Dynamic programming-based energy storage siting and sizing: Application to enhance flexibility of large-scale power grid

Abstract

To address the issues of limited Energy Storage System (ESS) locations and the flexibility unevenly distributed in the large-scale power grid planning, this paper introduces the Dynamic Programming (DP) theory into flexibility planning, and proposes a DP-based ESS siting and sizing method. This method reduces the computational complexity of siting and sizing to ensure a sufficient number of ESSs allocated. It provides each partitioning area with a certain degree of flexible ramping capability so that the flexibility is evenly distributed in the large-scale grid.

The proposed method starts with a high-voltage pruning partition algorithm to hierarchically partition the large-scale grid, with the partitioning outcomes serving to divide the various DP stages.

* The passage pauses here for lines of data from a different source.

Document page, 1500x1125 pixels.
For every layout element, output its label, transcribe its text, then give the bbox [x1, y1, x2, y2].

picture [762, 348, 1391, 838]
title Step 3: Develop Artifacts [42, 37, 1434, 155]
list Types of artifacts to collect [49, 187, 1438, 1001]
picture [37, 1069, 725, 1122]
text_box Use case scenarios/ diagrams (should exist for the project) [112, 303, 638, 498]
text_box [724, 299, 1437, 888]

Then a state transition equation is established with the ESS rated power as the state variable, considering all nodes which satisfy the voltage level requirements as potential ESS sites to ensure a sufficient number of locations. Following this, a DP basic equation is formulated with the ESS capacity as the decision variable, setting flexibility constraints for all partitioning areas to achieve an even distribution of grid flexibility. By combining the state transition equation and the DP basic equation, the proposed method culminates in the energy storage allocation dynamic programming model, which determines the optimal locations, capacities, and rated powers of ESSs, along with the construction cost.

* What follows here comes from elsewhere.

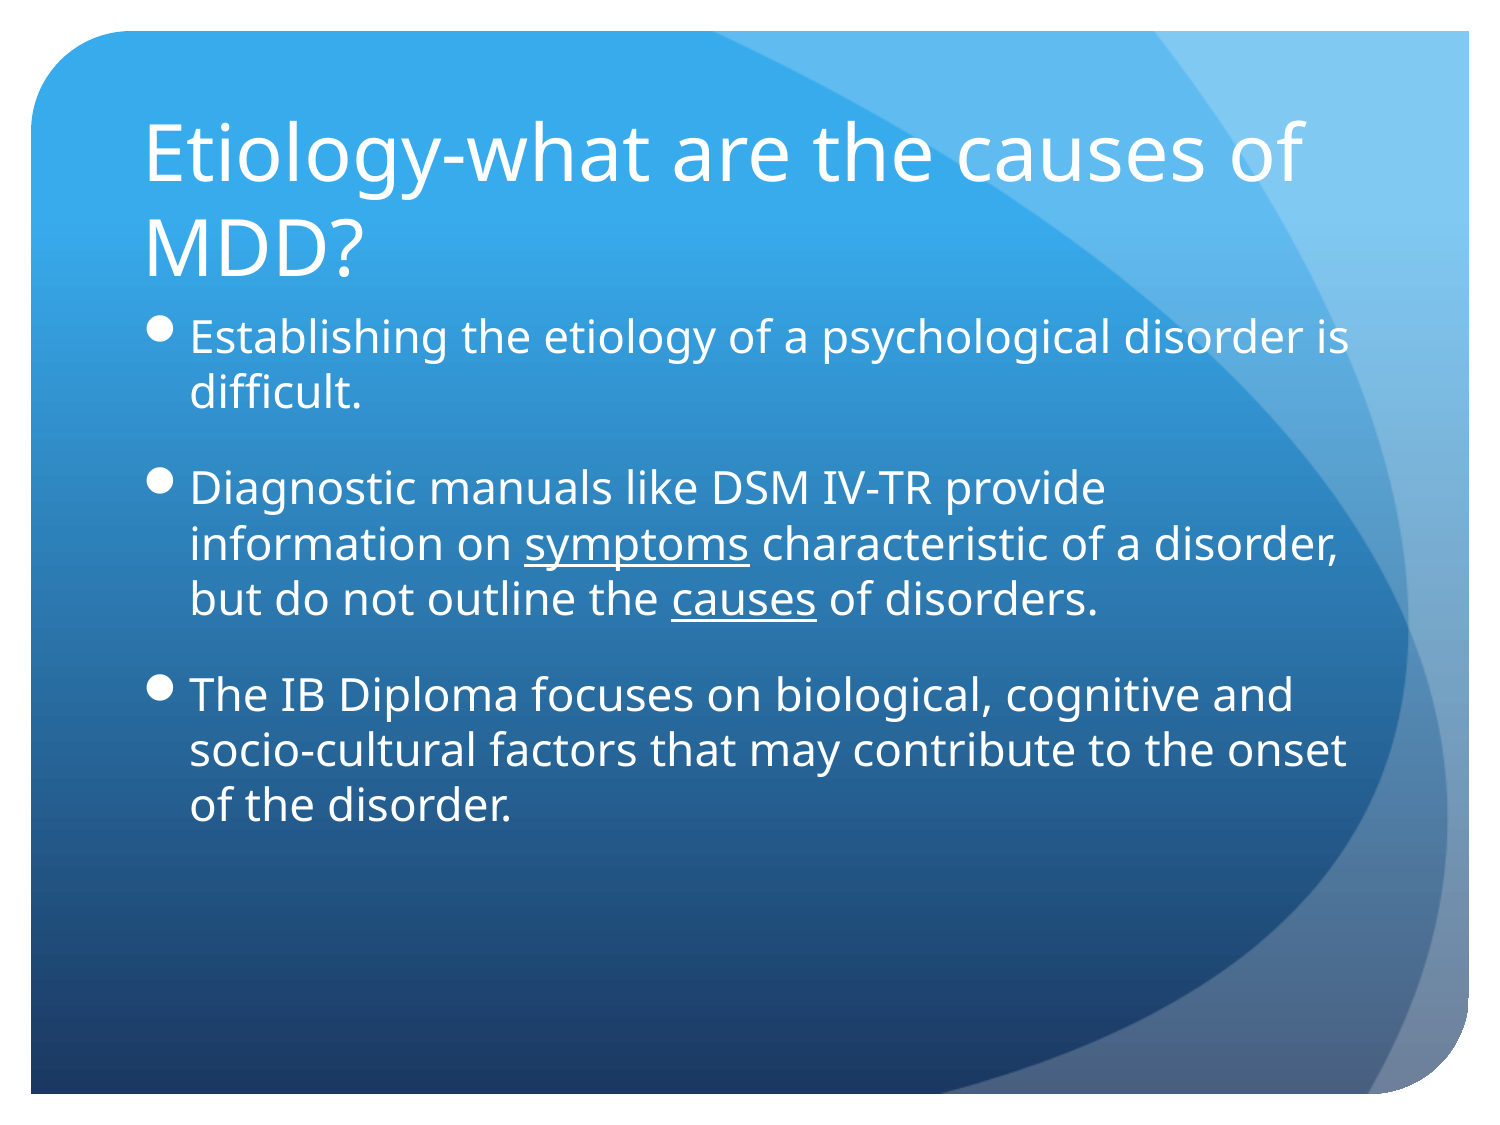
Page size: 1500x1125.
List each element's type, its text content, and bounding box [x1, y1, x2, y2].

list Establishing the etiology of a psychological disorder is difficult. Diagnostic manuals like DSM IV-TR provide information on symptoms characteristic of a disorder, but do not outline the causes of disorders. The IB Diploma focuses on biological, cognitive and socio-cultural factors that may contribute to the onset of the disorder. [127, 299, 1372, 991]
title Etiology-what are the causes of MDD? [127, 62, 1372, 299]
picture [24, 30, 1473, 1094]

This paper further explores the development of the Flexible Resource Allocation Intelligent Decision Software (FRAIDS) building upon the proposed method. Case analysis in an actual grid verifies that the calculations from FRAIDS significantly enhance the entire grid flexibility. Additionally, day-ahead dispatching results indicate that, following ESS allocation, net load fluctuates between 15,295.5 MW and 17,794.9 MW with the conventional method, compared to a more stable range of 16,309.8 MW to 17,417.4 MW with the proposed method. This shows that the proposed method effectively reduces net load fluctuations, thereby significantly alleviating flexible ramping pressure on thermal units.